Source data -
....

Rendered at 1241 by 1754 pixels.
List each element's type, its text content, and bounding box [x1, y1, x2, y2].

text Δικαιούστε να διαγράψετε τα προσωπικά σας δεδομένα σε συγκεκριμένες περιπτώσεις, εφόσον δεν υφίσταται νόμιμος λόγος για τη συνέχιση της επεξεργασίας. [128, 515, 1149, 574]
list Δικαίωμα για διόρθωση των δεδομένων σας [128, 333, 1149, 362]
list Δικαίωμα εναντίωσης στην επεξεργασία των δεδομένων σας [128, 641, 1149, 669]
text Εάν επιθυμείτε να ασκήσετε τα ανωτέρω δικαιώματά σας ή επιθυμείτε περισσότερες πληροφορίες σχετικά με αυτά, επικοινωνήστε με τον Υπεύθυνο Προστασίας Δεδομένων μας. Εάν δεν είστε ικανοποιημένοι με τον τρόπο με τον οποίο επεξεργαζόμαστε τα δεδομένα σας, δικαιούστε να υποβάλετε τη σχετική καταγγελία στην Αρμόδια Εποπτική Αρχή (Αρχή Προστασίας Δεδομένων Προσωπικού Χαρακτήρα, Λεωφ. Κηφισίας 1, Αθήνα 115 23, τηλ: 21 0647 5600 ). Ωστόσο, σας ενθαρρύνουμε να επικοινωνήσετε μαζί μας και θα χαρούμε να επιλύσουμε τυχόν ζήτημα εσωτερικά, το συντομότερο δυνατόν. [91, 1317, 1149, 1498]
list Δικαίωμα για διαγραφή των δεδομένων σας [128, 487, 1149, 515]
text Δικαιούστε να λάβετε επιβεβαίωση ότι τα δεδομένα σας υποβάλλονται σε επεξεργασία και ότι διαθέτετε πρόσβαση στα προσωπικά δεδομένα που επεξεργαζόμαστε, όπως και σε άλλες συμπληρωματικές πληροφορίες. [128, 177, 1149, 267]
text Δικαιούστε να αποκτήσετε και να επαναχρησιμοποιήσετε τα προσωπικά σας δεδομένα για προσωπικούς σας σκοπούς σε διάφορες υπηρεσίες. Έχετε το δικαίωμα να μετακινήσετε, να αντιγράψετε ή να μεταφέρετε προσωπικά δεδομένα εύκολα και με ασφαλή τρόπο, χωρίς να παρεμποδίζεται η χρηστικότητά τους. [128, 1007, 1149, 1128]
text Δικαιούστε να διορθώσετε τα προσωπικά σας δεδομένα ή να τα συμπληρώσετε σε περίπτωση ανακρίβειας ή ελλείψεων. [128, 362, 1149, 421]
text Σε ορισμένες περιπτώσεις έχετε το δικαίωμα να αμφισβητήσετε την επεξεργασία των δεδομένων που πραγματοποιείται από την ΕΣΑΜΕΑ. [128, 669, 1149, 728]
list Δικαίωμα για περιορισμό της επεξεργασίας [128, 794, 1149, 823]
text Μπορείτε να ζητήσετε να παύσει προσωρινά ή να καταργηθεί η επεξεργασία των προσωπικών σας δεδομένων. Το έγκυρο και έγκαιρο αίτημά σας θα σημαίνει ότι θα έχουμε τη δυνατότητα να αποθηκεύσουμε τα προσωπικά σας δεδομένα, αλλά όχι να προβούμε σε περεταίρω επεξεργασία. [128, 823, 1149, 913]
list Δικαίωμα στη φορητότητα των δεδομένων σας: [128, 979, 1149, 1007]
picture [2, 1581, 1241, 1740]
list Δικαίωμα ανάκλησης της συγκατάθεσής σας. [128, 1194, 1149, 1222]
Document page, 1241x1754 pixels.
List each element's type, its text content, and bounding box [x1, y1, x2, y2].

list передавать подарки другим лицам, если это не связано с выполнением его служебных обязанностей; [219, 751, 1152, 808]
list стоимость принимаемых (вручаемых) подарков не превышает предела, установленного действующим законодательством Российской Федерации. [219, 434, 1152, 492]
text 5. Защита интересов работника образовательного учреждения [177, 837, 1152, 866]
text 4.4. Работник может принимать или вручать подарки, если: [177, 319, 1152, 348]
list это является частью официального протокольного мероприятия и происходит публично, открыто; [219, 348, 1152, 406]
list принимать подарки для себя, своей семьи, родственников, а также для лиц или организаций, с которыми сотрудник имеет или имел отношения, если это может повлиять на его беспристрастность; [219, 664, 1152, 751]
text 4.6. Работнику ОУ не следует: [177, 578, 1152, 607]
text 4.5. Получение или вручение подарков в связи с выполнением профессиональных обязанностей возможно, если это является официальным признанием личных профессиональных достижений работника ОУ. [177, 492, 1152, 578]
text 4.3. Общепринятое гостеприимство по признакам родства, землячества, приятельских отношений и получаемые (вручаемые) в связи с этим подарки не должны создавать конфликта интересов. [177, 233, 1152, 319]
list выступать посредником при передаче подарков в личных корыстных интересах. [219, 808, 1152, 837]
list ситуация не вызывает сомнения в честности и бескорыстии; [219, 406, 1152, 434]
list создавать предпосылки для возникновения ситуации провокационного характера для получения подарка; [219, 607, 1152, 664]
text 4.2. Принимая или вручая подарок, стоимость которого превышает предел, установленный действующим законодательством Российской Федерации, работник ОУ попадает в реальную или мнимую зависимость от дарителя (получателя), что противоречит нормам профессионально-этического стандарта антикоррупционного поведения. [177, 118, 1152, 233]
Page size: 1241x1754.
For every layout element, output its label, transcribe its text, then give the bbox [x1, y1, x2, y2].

....

What to work on - Write out every line from the entries where "может" appears.

Result of this exercise -
text 4.4. Работник может принимать или вручать подарки, если: [177, 319, 1152, 348]
list принимать подарки для себя, своей семьи, родственников, а также для лиц или организаций, с которыми сотрудник имеет или имел отношения, если это может повлиять на его беспристрастность; [219, 664, 1152, 751]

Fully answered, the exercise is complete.